It is not clear what your actual financial budget is per GPU. You may want to clarify that to allow for more specific recommendations.

I have worked quite a bit on this topic, as have many other most notably gunrock;

As njuffa mentioned you want a GPU with high memory bandwidth, and the Pascal generation is not better in this regard when compared to Maxwell.

your best choice would be to find a used GTX 980ti which has 336 GBs of memory bandwidth. I think EVGA still sells them new at about as low as $400, though right now they are more expensive.

Your other best option would be the Pascal GTX 1070.

I checked a few websites, and new EVGA GTX 980 Ti do indeed still seem to be available, but are priced in the $700+ range. I see used / refurbished ones offered for as low as $399.

Thank you very much guys!

Actually, a intend to use gunrock in my studies. I am avaliating others gpus libraries too. I will have to integrate and run with spark.

I live in Brazil. Its difficult to import this stuff, lots of taxes and fees, delivery is VERY slow.

These are the prices in Brazil, used items.

GTX 980ti, gtx 1070 and tesla c2075, similar prices, between $460 to $500 each

tesla m2090, around $280 each

Gtx 1060, $360 each.

Well, after reading your advices I belive that I should by the gtx 1070! Thanks again!!

Another doubt!

I use two identical desktops, intel dx79to motherboard, 32gb RAM, i7 3780, 4tb sata3 hdd, 500gb sata2 hdd (boot only).

Do I need an additional display adapter? Can I use the gtx 1070 as display adapter while running my programs?

Do you guys know if this hardware is compatible with my needs?

Thanks a lot

Generally speaking, you can use the same GPU to drive the display and to run compute kernel kernels. However, when you do that, the operating system will impose a time limit on the run time of kernels, as a GPU cannot serve the GUI and run a kernel at the same time, and the OS must ensure that the GUI doesn’t “freeze” for extended periods of time. A typical “watchdog” timer limit is two seconds. There are OS specific ways of increasing the time limit, but the usability of the machine may be diminished, as the machine will be unresponsive whenever a CUDA kernel is running.

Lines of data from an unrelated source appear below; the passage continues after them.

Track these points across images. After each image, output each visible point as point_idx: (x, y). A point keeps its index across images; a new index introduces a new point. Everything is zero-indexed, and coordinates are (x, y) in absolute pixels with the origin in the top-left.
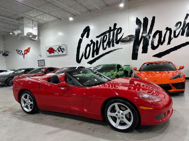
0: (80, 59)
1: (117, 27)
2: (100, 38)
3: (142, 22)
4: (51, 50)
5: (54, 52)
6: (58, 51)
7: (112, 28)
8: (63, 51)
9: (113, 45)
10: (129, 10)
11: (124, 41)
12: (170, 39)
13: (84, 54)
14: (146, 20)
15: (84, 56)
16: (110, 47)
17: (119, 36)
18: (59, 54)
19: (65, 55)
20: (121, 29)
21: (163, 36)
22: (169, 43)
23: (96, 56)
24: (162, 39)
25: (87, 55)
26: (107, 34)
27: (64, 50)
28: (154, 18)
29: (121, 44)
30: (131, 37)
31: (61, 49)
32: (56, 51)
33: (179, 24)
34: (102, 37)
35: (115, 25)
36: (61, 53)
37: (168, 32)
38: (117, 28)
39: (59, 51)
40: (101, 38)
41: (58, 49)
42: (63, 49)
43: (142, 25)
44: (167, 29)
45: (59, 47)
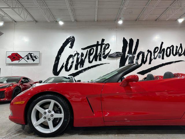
0: (58, 70)
1: (105, 42)
2: (86, 50)
3: (128, 42)
4: (15, 57)
5: (20, 59)
6: (26, 59)
7: (100, 43)
8: (34, 59)
9: (100, 60)
10: (117, 29)
11: (112, 56)
12: (151, 60)
13: (64, 65)
14: (131, 41)
15: (64, 67)
16: (97, 61)
17: (107, 52)
18: (27, 63)
19: (36, 64)
20: (108, 45)
21: (145, 56)
22: (150, 63)
23: (79, 69)
24: (145, 59)
25: (69, 67)
26: (95, 48)
27: (36, 58)
28: (138, 40)
29: (108, 59)
30: (119, 54)
31: (31, 56)
32: (23, 58)
33: (157, 49)
34: (89, 49)
35: (103, 40)
36: (30, 61)
37: (149, 54)
38: (105, 44)
39: (28, 59)
40: (88, 51)
41: (26, 56)
42: (35, 56)
43: (128, 45)
44: (149, 51)
45: (29, 54)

One way around this is to use two GPUs, one powerful expensive one for use with CUDA, and a cheap (~ $50) one to drive the display, and excluding the powerful GPU from connection with the display. Maybe CudaaduC can tell us whether that kind of setup is really necessary when working with graph algorithms, I don’t have sufficient hands-on experience.

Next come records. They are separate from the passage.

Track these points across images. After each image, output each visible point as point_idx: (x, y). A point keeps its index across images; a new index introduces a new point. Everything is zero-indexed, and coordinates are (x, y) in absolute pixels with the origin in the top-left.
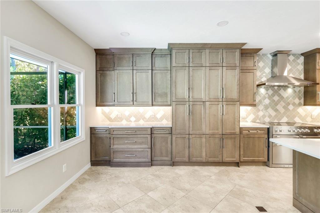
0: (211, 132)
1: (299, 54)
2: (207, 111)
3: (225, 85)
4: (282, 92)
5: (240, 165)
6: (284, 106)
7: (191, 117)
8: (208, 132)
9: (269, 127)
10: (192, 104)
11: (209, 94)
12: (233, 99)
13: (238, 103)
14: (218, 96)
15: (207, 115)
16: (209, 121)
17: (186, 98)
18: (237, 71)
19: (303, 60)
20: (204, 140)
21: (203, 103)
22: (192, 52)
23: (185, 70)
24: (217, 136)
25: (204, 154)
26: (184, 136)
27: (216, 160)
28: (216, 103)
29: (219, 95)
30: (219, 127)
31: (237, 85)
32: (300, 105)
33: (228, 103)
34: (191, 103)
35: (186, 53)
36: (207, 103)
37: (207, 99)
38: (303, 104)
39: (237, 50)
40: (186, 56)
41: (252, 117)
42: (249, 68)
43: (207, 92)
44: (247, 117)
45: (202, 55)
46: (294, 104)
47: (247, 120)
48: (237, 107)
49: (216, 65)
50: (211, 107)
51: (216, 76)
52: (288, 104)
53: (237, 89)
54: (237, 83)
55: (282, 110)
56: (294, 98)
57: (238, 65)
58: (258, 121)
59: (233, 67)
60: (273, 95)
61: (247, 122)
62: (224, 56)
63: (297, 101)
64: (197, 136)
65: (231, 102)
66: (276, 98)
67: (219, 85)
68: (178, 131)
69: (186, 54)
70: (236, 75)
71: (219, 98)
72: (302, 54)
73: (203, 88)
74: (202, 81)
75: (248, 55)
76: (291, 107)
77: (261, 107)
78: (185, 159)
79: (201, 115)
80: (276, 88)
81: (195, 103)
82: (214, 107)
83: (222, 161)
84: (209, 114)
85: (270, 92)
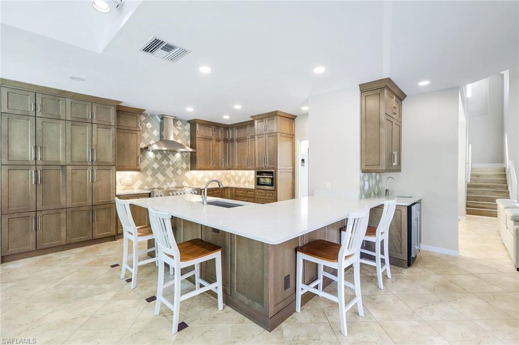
0: (75, 204)
1: (185, 121)
2: (69, 178)
3: (97, 145)
4: (170, 156)
5: (117, 239)
6: (173, 171)
7: (40, 187)
8: (69, 204)
9: (150, 192)
10: (42, 169)
11: (71, 156)
12: (106, 162)
13: (114, 167)
14: (86, 158)
15: (69, 183)
16: (72, 190)
17: (29, 160)
18: (112, 131)
19: (189, 128)
20: (63, 216)
21: (62, 167)
22: (41, 97)
23: (29, 120)
24: (84, 208)
25: (63, 234)
26: (26, 215)
27: (83, 238)
28: (83, 167)
29: (88, 157)
30: (88, 197)
31: (113, 147)
32: (187, 169)
33: (101, 168)
34: (40, 168)
35: (29, 97)
36: (69, 168)
37: (69, 162)
38: (190, 168)
39: (112, 107)
40: (29, 101)
41: (139, 183)
42: (132, 129)
43: (68, 153)
44: (133, 183)
45: (59, 104)
46: (182, 169)
47: (133, 187)
48: (112, 172)
49: (81, 120)
50: (75, 172)
51: (83, 134)
52: (177, 169)
53: (113, 151)
54: (112, 144)
55: (171, 175)
56: (182, 163)
57: (113, 124)
58: (146, 187)
59: (107, 126)
60: (162, 159)
61: (132, 189)
62: (95, 111)
63: (184, 166)
64: (51, 212)
65: (104, 166)
66: (165, 163)
67: (87, 145)
68: (12, 209)
69: (29, 99)
70: (111, 135)
71: (87, 161)
72: (189, 122)
73: (62, 148)
74: (59, 138)
75: (129, 114)
76: (179, 172)
77: (149, 172)
78: (28, 247)
79: (58, 183)
80: (165, 152)
81: (48, 168)
82: (79, 173)
83: (91, 238)
84: (72, 181)
85: (159, 156)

You can run CUDA kernels using the GPU which is connected to your display without major issue. If you disable the watchdog timer then you can run even long kernels, but the display may be frozen (at least partially) during that run. Using this display GPU may result in slightly decreased performance when compared to the same application being run on a GPU with no video out.

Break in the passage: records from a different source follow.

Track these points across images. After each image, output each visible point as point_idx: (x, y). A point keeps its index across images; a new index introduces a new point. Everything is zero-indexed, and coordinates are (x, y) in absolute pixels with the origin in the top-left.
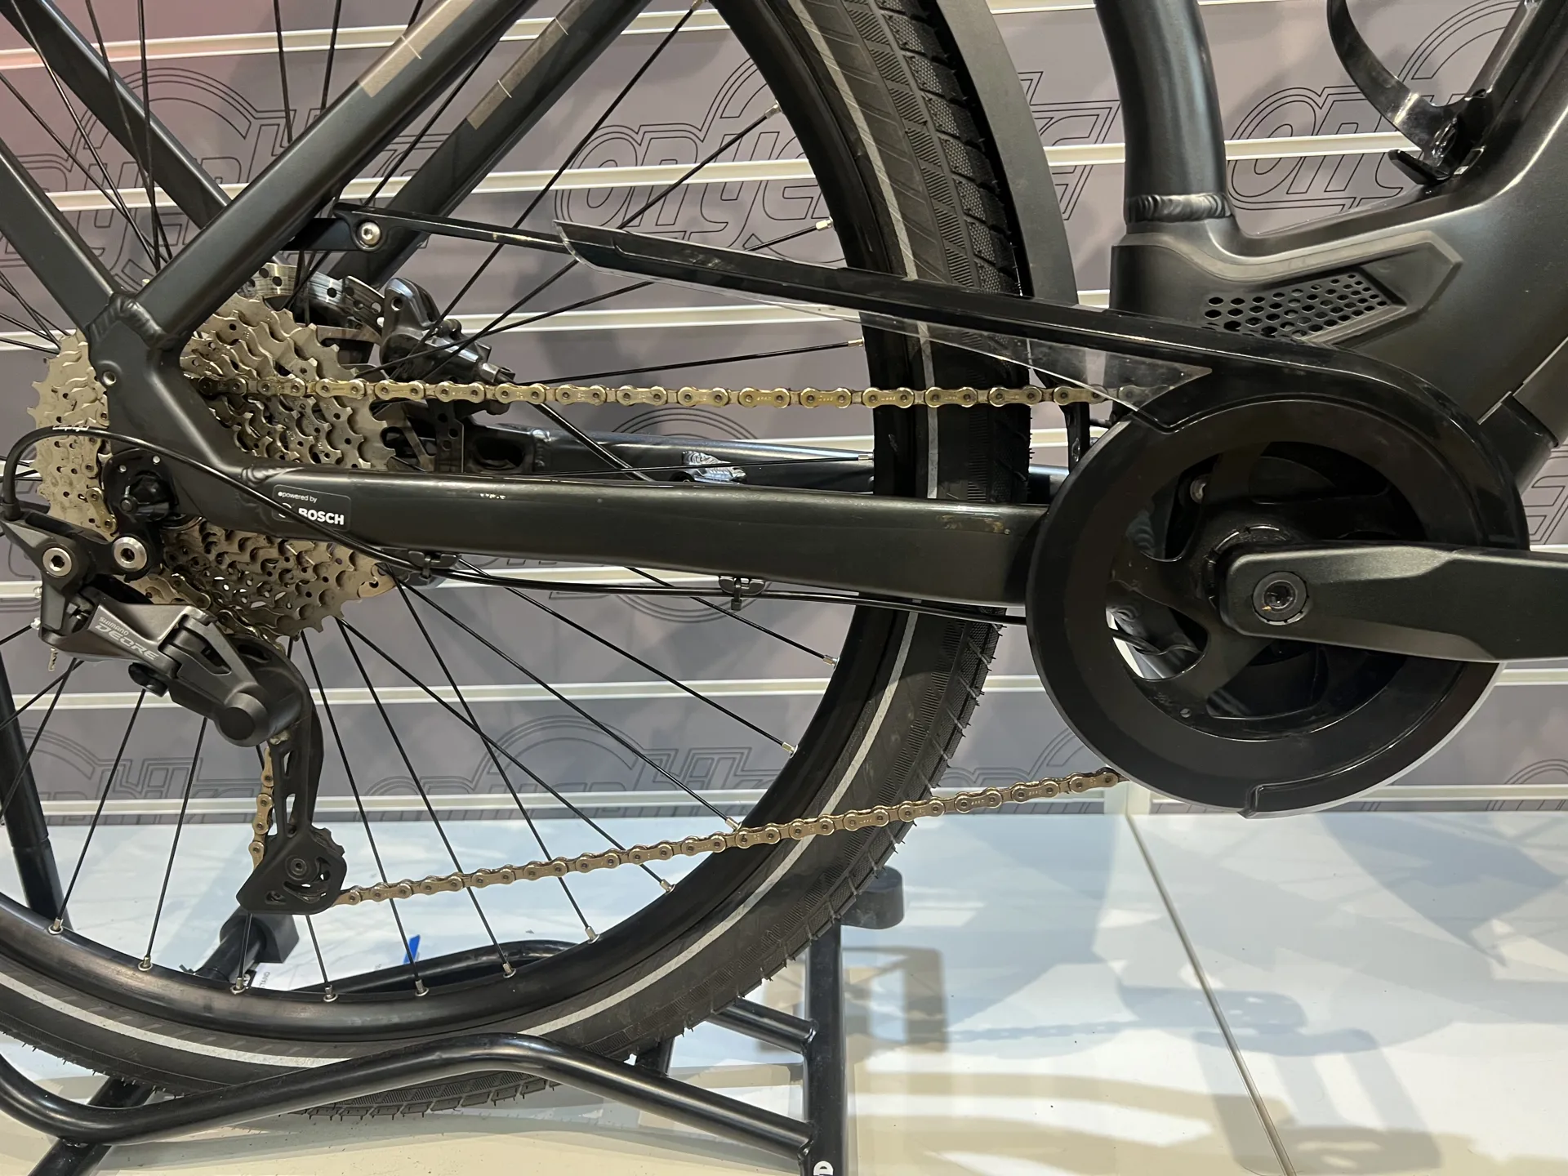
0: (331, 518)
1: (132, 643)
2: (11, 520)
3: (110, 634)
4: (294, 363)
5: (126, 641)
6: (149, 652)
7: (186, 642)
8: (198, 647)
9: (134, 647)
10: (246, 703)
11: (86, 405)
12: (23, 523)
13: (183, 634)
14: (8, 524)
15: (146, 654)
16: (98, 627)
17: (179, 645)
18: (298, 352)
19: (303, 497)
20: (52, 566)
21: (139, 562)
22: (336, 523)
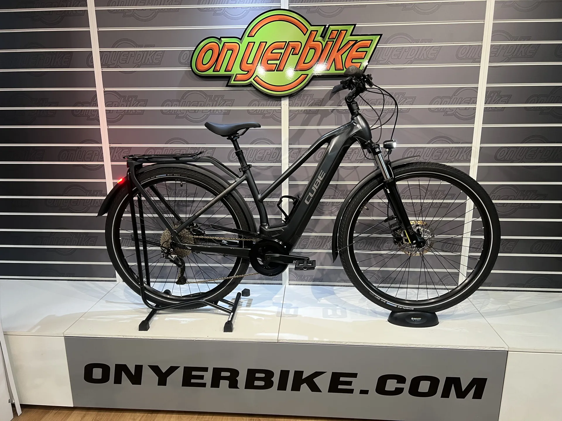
3: (169, 258)
4: (186, 233)
10: (180, 264)
13: (175, 258)
18: (187, 233)
19: (188, 246)
21: (172, 251)
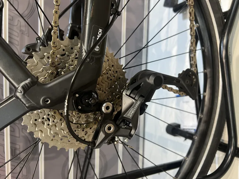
0: (100, 33)
1: (135, 107)
2: (95, 144)
3: (133, 113)
5: (135, 109)
6: (138, 103)
7: (134, 94)
8: (136, 92)
9: (137, 107)
11: (57, 129)
12: (96, 141)
13: (131, 95)
14: (97, 145)
15: (138, 104)
16: (131, 116)
17: (135, 96)
19: (93, 41)
20: (111, 130)
21: (110, 105)
22: (101, 32)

As njuffa mentioned the best option is have a cheap GPU for display, and a “compute” GPU in another slot for CUDA applications. Need to have a motherboard which can support 2 GPUs at PCI-E 3.0 x16 with a CPU which has 40 lanes. Then you stick a lesser cheap GPU in a slot with the video out, and the more powerful GPU in another slot. CUDA applications usually will default to the better GPU, but you can also directly choose a GPU via cudaSetDevice().

For graph algorithms you need high GPU device memory bandwidth, and the fastest possible host-device and device-host memory bandwidth. For the configuration listed above the host-device and device-host copy times will be in the 11-13 GBs range with 2 copy engines for concurrent memory transfers in opposite directions. But you need a motherboard and CPU which can maximally support that specific hardware configuration.

Thank you njuffa, thank you CudaaduC

Well, unfortunately, I can not afford to buy new motherboards/processors at the moment.

CudaaduC, I don’t know if fully understood what you’d said. I don’t know much stuff about hardware. But before asking about hardware I will explain deeper my needs.

I am going to use these 2 computers AT HOME, to study CUDA programming, get used on Apache Stark, test several algorithms and gpu graph libraries (gunrock, medusa, …), test maximum size of graph I could handle in my system, …

To do it I believe that I need 2 dedicated computers/GPUs. I have a third computer, a very good laptop. I will use it to program in C++ and Java, eventually as an Namenode orchestrating the dedicated nodes.

Before publish any results I will have to run the experiments in a real (and adequate) environment, in many nodes. I have access to at the moment. Or I could rent some AWS Servers for a few hours, tough.

The problem is: It’s VERY hard to schedule/hold several nodes, there are to many researches sharing the same resources. I am a Brazilian master student with a guest account, very low priority :-).

That’s why I need my own minimal environment. I need accelerate my studies, otherwise my work would be called ‘Mastering waiting techniques for scheduling shared GPUs infrastructures’, hehehehe.

Finally, lets talk about HARDWARE.

I intend to buy the GTX 1070. But I don’t want to waste money. If my actual motherboard/processor is too obsolete maybe I should buy cheaper GPU. Shouldn’t I?

The kind of graph processing I will handle involves mainly graph traversal searchs (BFS) and graph diameter calculation, in distribute parallelization. Million vertices graphs.

That’s why I believe that bigger RAM and GPU memory is a must.

But the Tesla m2090 is much cheaper than 1070 and has Double-precision (64-bit) Floating Point Performance.

I really don’t know if double-precision is a priority. Gunrock implements diameter, BFS, SSSP, but does it need double precision to do these?

Well, my doubt is:

Should I save some money and use the M2090 with double precision?

Should I buy an less expensive GTX like 980 or 1060?

Should I Buy the 1070 because has 8GB and is much faster?

Well, THANKS A LOT guys.

I REALLY REALLY appreciate your tips and advises.

Below the hardware specs.

I7 3780 specs

Processor Number i7-3820

of Cores 4

of Threads 8

Processor Base Frequency 3.60 GHz
Max Turbo Frequency 3.80 GHz
Bus Speed 5 GT/s DMI2
Max Memory Size (dependent on memory type) 64.23 GB
Memory Types DDR3 1066/1333/1600
Max # of Memory Channels 4
Max Memory Bandwidth 51.2 GB/s


Memory Types Quad DDR3 2400
Max # of Memory Channels 4
Max # of DIMMs 8

Graphics Specifications
Discrete Graphics 2 PCIe 3.0 x16

Expansion Options
PCI Support 1
PCIe x16 Gen 3 2
PCIe x1 Gen 2.x 3

I/O Specifications

of USB Ports 16

USB 2.0 Configuration (External + Internal) 6,8
USB 3.0 Configuration (External + Internal) 2,0
Total # of SATA Ports 4
Max # of SATA 6.0 Gb/s Ports 2

of eSATA Ports 0

RAID Configuration 0,1,5,10
Audio (back channel + front channel) 6,2
Integrated LAN 10/100/1000
Firewire 2

Two things to seriously consider about the Tesla:
First, that GPU is designed for server type blade installation and requires an external fan for cooling.
Second, Fermi generation is quite old and I believe they just dropped support for it in Cuda 8.0. Either that or they announced that they’d drop it in the next version (don’t remember). Either way…

Ok, just confirmed it. Fermi is deprecated and will be unsupported after 8.0. Those Tesla parts are all Fermi architecture, so yeah.